Para a questão de gênero, Faith trouxe dados de que 35% das pessoas da geração Z já conhecem alguém que se define como uma pessoa “não binária” e que 20% dos millenials se definem como de gênero fluido. Lembrou também que o Facebook, no Reino Unido, tem 71 opções para as pessoas descreverem seu gênero. Também citou exemplos de marcas como a australiana Mr. Smith, que a despeito do nome tem produtos de gênero neutro para cabelos, e a britânica Jecca, de maquiagem unissex.

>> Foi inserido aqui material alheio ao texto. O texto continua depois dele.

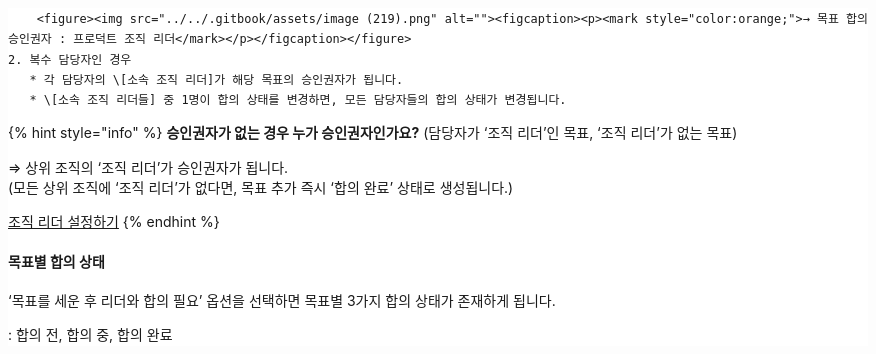         <figure><img src="../../.gitbook/assets/image (219).png" alt=""><figcaption><p><mark style="color:orange;">→ 목표 합의 승인권자 : 프로덕트 조직 리더</mark></p></figcaption></figure>
    2. 복수 담당자인 경우
       * 각 담당자의 \[소속 조직 리더]가 해당 목표의 승인권자가 됩니다.
       * \[소속 조직 리더들] 중 1명이 합의 상태를 변경하면, 모든 담당자들의 합의 상태가 변경됩니다.

{% hint style="info" %}
**승인권자가 없는 경우 누가 승인권자인가요?** (담당자가 ‘조직 리더’인 목표, ‘조직 리더’가 없는 목표)&#x20;

⇒ 상위 조직의 ‘조직 리더’가 승인권자가 됩니다.\
(모든 상위 조직에 ‘조직 리더’가 없다면, 목표 추가 즉시 ‘합의 완료’ 상태로 생성됩니다.)

[조직 리더 설정하기](../people/organizations.md#undefined-2)
{% endhint %}

#### 목표별 합의 상태

‘목표를 세운 후 리더와 합의 필요’ 옵션을 선택하면 목표별 3가지 합의 상태가 존재하게 됩니다.

: 합의 전, 합의 중, 합의 완료
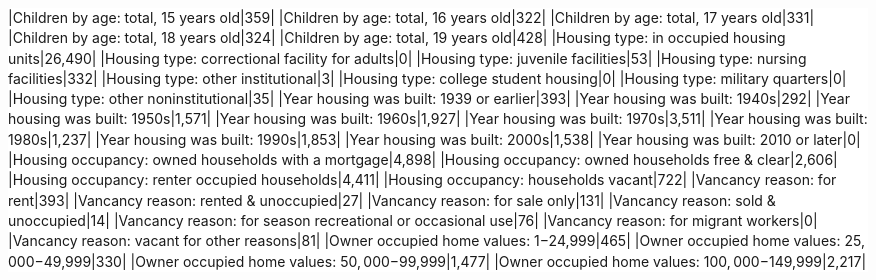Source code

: |Children by age: total, 15 years old|359|
|Children by age: total, 16 years old|322|
|Children by age: total, 17 years old|331|
|Children by age: total, 18 years old|324|
|Children by age: total, 19 years old|428|
|Housing type: in occupied housing units|26,490|
|Housing type: correctional facility for adults|0|
|Housing type: juvenile facilities|53|
|Housing type: nursing facilities|332|
|Housing type: other institutional|3|
|Housing type: college student housing|0|
|Housing type: military quarters|0|
|Housing type: other noninstitutional|35|
|Year housing was built: 1939 or earlier|393|
|Year housing was built: 1940s|292|
|Year housing was built: 1950s|1,571|
|Year housing was built: 1960s|1,927|
|Year housing was built: 1970s|3,511|
|Year housing was built: 1980s|1,237|
|Year housing was built: 1990s|1,853|
|Year housing was built: 2000s|1,538|
|Year housing was built: 2010 or later|0|
|Housing occupancy: owned households with a mortgage|4,898|
|Housing occupancy: owned households free & clear|2,606|
|Housing occupancy: renter occupied households|4,411|
|Housing occupancy: households vacant|722|
|Vancancy reason: for rent|393|
|Vancancy reason: rented & unoccupied|27|
|Vancancy reason: for sale only|131|
|Vancancy reason: sold & unoccupied|14|
|Vancancy reason: for season recreational or occasional use|76|
|Vancancy reason: for migrant workers|0|
|Vancancy reason: vacant for other reasons|81|
|Owner occupied home values: $1-$24,999|465|
|Owner occupied home values: $25,000-$49,999|330|
|Owner occupied home values: $50,000-$99,999|1,477|
|Owner occupied home values: $100,000-$149,999|2,217|
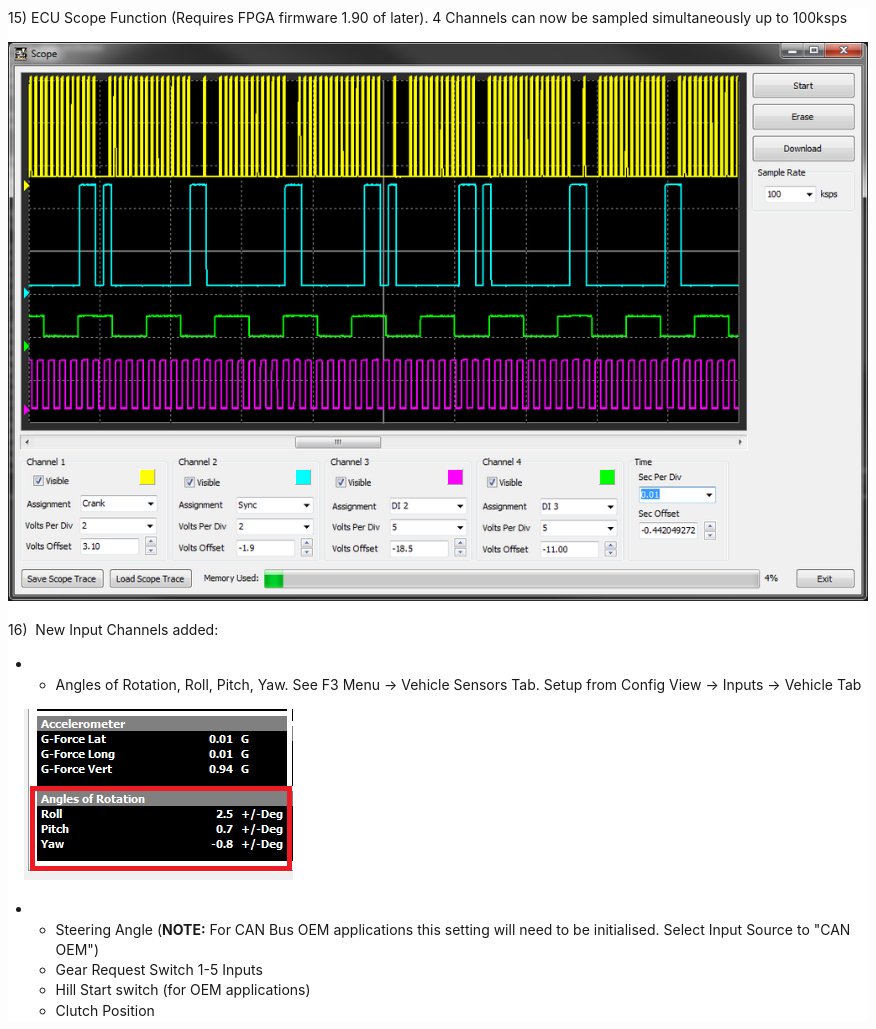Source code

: 
&#49;5) ECU Scope Function (Requires FPGA firmware 1.90 of later). 4 Channels can now be sampled simultaneously up to 100ksps


![Image](</img/NewItem101.png>)


&#49;6)&nbsp; New Input Channels added:

* &nbsp;
  * Angles of Rotation, Roll, Pitch, Yaw. See F3 Menu -\> Vehicle Sensors Tab. Setup from Config View -\> Inputs -\> Vehicle Tab

&nbsp; &nbsp; ![Image](</img/Untitled90.png>)

* &nbsp;
  * Steering Angle (**NOTE:** For CAN Bus OEM applications this setting will need to be initialised. Select Input Source to "CAN OEM")
  * Gear Request Switch 1-5 Inputs
  * Hill Start switch (for OEM applications)
  * Clutch Position

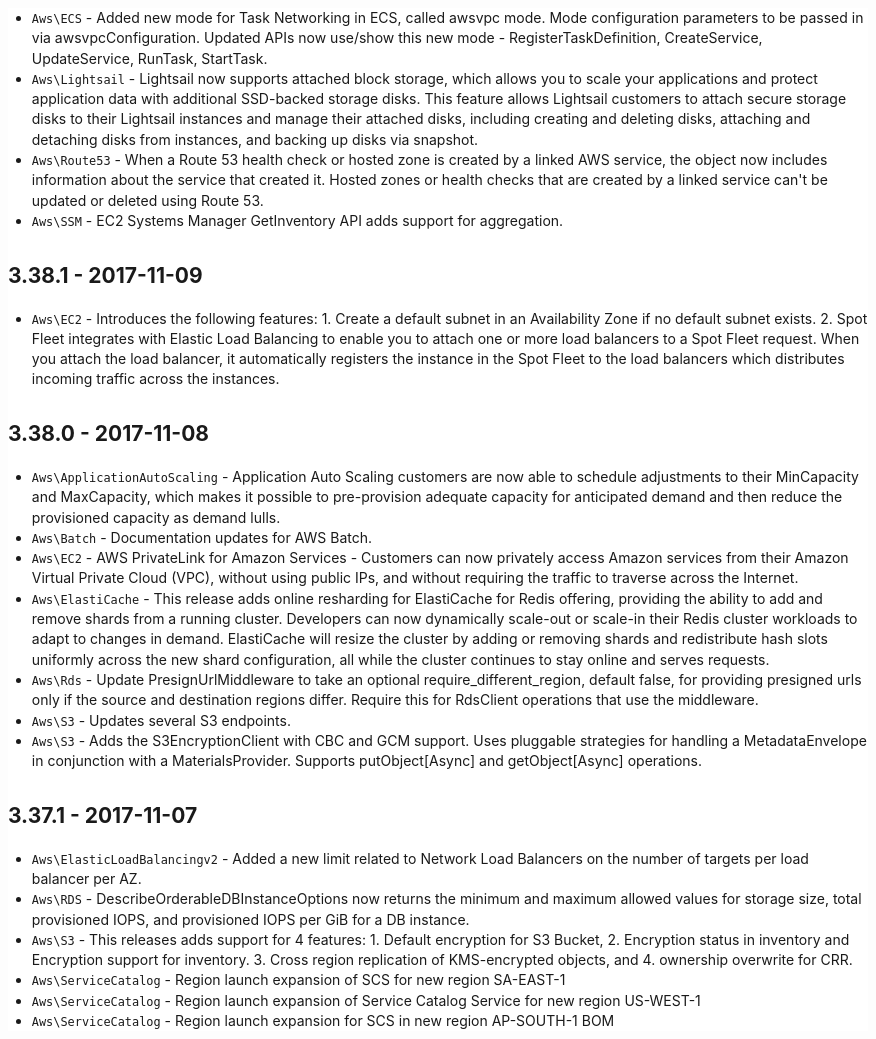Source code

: * `Aws\ECS` - Added new mode for Task Networking in ECS, called awsvpc mode. Mode configuration parameters to be passed in via awsvpcConfiguration. Updated APIs now use/show this new mode - RegisterTaskDefinition, CreateService, UpdateService, RunTask, StartTask.
* `Aws\Lightsail` - Lightsail now supports attached block storage, which allows you to scale your applications and protect application data with additional SSD-backed storage disks. This feature allows Lightsail customers to attach secure storage disks to their Lightsail instances and manage their attached disks, including creating and deleting disks, attaching and detaching disks from instances, and backing up disks via snapshot.
* `Aws\Route53` - When a Route 53 health check or hosted zone is created by a linked AWS service, the object now includes information about the service that created it. Hosted zones or health checks that are created by a linked service can't be updated or deleted using Route 53.
* `Aws\SSM` - EC2 Systems Manager GetInventory API adds support for aggregation.

## 3.38.1 - 2017-11-09

* `Aws\EC2` - Introduces the following features: 1. Create a default subnet in an Availability Zone if no default subnet exists. 2. Spot Fleet integrates with Elastic Load Balancing to enable you to attach one or more load balancers to a Spot Fleet request. When you attach the load balancer, it automatically registers the instance in the Spot Fleet to the load balancers which distributes incoming traffic across the instances. 

## 3.38.0 - 2017-11-08

* `Aws\ApplicationAutoScaling` - Application Auto Scaling customers are now able to schedule adjustments to their MinCapacity and MaxCapacity, which makes it possible to pre-provision adequate capacity for anticipated demand and then reduce the provisioned capacity as demand lulls.
* `Aws\Batch` - Documentation updates for AWS Batch.
* `Aws\EC2` - AWS PrivateLink for Amazon Services - Customers can now privately access Amazon services from their Amazon Virtual Private Cloud (VPC), without using public IPs, and without requiring the traffic to traverse across the Internet.
* `Aws\ElastiCache` - This release adds online resharding for ElastiCache for Redis offering, providing the ability to add and remove shards from a running cluster. Developers can now dynamically scale-out or scale-in their Redis cluster workloads to adapt to changes in demand. ElastiCache will resize the cluster by adding or removing shards and redistribute hash slots uniformly across the new shard configuration, all while the cluster continues to stay online and serves requests.
* `Aws\Rds` - Update PresignUrlMiddleware to take an optional require_different_region, default false, for providing presigned urls only if the source and destination regions differ. Require this for RdsClient operations that use the middleware.
* `Aws\S3` - Updates several S3 endpoints.
* `Aws\S3` - Adds the S3EncryptionClient with CBC and GCM support. Uses pluggable strategies for handling a MetadataEnvelope in conjunction with a MaterialsProvider. Supports putObject[Async] and getObject[Async] operations.

## 3.37.1 - 2017-11-07

* `Aws\ElasticLoadBalancingv2` - Added a new limit related to Network Load Balancers on the number of targets per load balancer per AZ.
* `Aws\RDS` - DescribeOrderableDBInstanceOptions now returns the minimum and maximum allowed values for storage size, total provisioned IOPS, and provisioned IOPS per GiB for a DB instance.
* `Aws\S3` - This releases adds support for 4 features: 1. Default encryption for S3 Bucket, 2. Encryption status in inventory and Encryption support for inventory. 3. Cross region replication of KMS-encrypted objects, and 4. ownership overwrite for CRR. 
* `Aws\ServiceCatalog` - Region launch expansion of SCS for new region SA-EAST-1
* `Aws\ServiceCatalog` - Region launch expansion of Service Catalog Service for new region US-WEST-1
* `Aws\ServiceCatalog` - Region launch expansion for SCS in new region AP-SOUTH-1 BOM
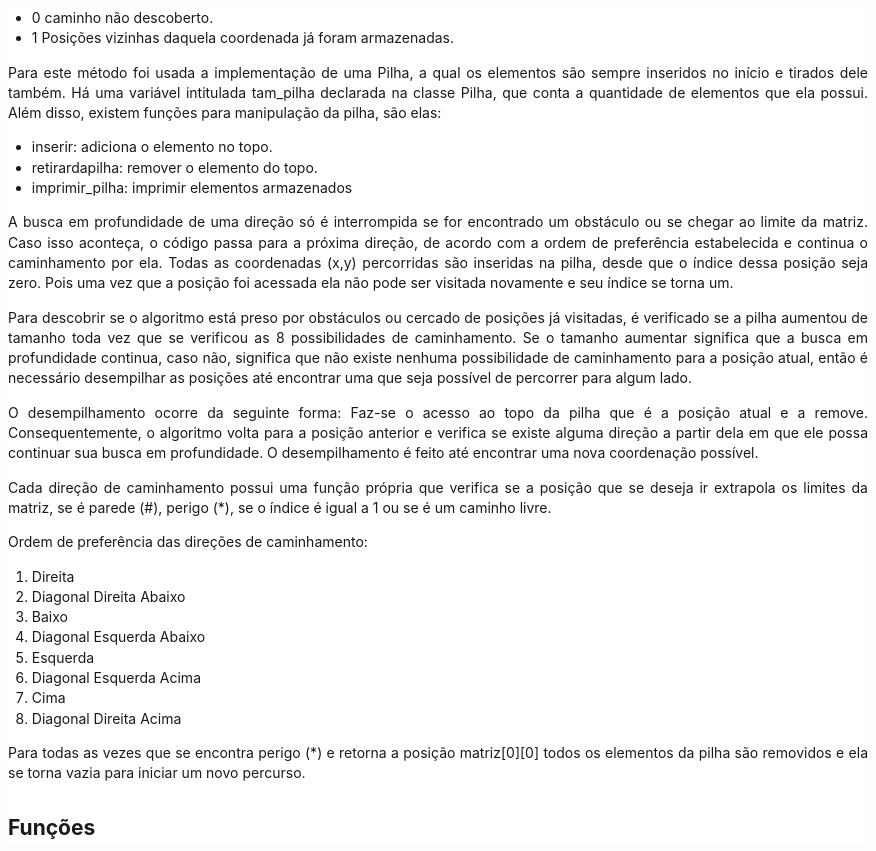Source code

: - 0 caminho não descoberto.<br>
- 1 Posições vizinhas daquela coordenada já foram armazenadas.<br>

<p align="justify">Para este método foi usada a implementação de uma Pilha, a qual os elementos são sempre inseridos no início e tirados dele também. Há uma variável intitulada tam_pilha declarada na classe Pilha, que conta a quantidade de elementos que ela possui. Além disso, existem funções para manipulação da pilha, são elas: </p>


- inserir:  adiciona o elemento no topo.<br/>
- retirardapilha:  remover o elemento do topo.<br/>
- imprimir_pilha:  imprimir elementos armazenados


<p align="justify">A busca em profundidade de uma direção só é interrompida se for encontrado um obstáculo ou se chegar ao limite da matriz. Caso isso aconteça, o código passa para a próxima direção, de acordo com a ordem de preferência estabelecida e continua o caminhamento por ela. Todas as coordenadas (x,y) percorridas são inseridas na pilha, desde que o índice dessa posição seja zero. Pois uma vez que a posição foi acessada ela não pode ser visitada novamente e seu índice se torna um.</p>


<p align="justify">Para descobrir se o algoritmo está preso por obstáculos ou cercado de posições já visitadas, é verificado se a pilha aumentou de tamanho toda vez que se verificou as 8 possibilidades de caminhamento. Se o tamanho aumentar significa que a busca em profundidade continua, caso não, significa que não existe nenhuma possibilidade de caminhamento para a posição atual, então é necessário desempilhar as posições até encontrar uma que seja possível de percorrer para algum lado.</p>


<p align="justify">O desempilhamento ocorre da seguinte forma: Faz-se o acesso ao topo da pilha que é a posição atual e a remove. Consequentemente, o algoritmo volta para a posição anterior e verifica se existe alguma direção a partir dela em que ele possa continuar sua busca em profundidade. O desempilhamento é feito até encontrar uma nova coordenação possível.</p>


<p align="justify">Cada direção de caminhamento possui uma função própria que verifica se a posição que se deseja ir extrapola os limites da matriz, se é parede (#), perigo (*), se o índice é igual a 1 ou se é um caminho livre.</p>
 
<p align="justify">Ordem de preferência das direções de caminhamento:<br>
 <ol>
  <li>Direita</li>
  <li>Diagonal Direita Abaixo</li>
  <li>Baixo</li>
  <li>Diagonal Esquerda Abaixo</li>
  <li>Esquerda</li>
  <li>Diagonal Esquerda Acima</li>
  <li>Cima</li>
  <li>Diagonal Direita Acima</li>
</ol>
</p>

<p align="justify">Para todas as vezes que se encontra perigo (*) e retorna a posição matriz[0][0] todos os elementos da pilha são removidos e ela se torna vazia para iniciar um novo percurso.</p>

## Funções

Já no que diz respeito à hiper personalização (N of 1), ela destacou o fato de que o sistema de identificação digital biométrica da Índia irá cobrir 90% da população daquele país (que é, atualmente, de 1,37 bilhão de pessoas) em cinco anos. Além disso, um plano nutricional e de estilo de vida personalizado com base em características genéticas deverá atingir um bilhão de consumidores até 2025, no Reino Unido.
A tecnologia dos dados associada à tendência de antecipar tudo por meio de IA e machine learning criarão uma experiência descrita como “seamless”. A base para esse futuro já está em construção: metade dos lares norte-americanos já são membros da Amazon Prime; em 2025, a chinesa Cloud Minds irá lançar uma empregada doméstica robótica “full service” (ou seja, algo que promete ir além daquele aspirador de pó redondo engraçadinho); e a Moby-Mart, também na China, já oferece a experiência de um supermercado móvel (autônomo, claro), carregado com energia solar e no qual o cliente faz autoatendimento. Nesse caminho, a interação entre o ser humano e as máquinas/substâncias químicas será mais normal. A ascensão dos cyborgs – ou super humanos – deve começar com coisas como um exoesqueleto para aumentar a força humana em determinadas atividades ou o uso de micro-doses de coisas como LSD para elevar criatividade e foco. Finalmente, num mundo em que grande parte das atividades humanas poderá ser substituída por robôs, abre-se espaço para o que Faith Popcorn descreve como a “lite life”, ou a vida mais leve, uma espécie de abdicação de qualquer tipo de responsabilidade para uma vida sem ônus. Alguns acampamentos de verão para adultos começam a se tornar populares (esse é o tipo de programa comum, hoje, para crianças e adolescentes na cultura americana). Outros indicadores apontados: 25% de homens e 15% das mulheres solteiros aos 50 anos de idade (sem contar que muita gente já tem optado conscientemente por não ter filhos). O desapego também já vem sendo uma característica marcante das novas gerações: 78% dos millenials contra 59% dos baby boomers são mais inclinados a pagar por uma experiência do que pela posse de bens materiais.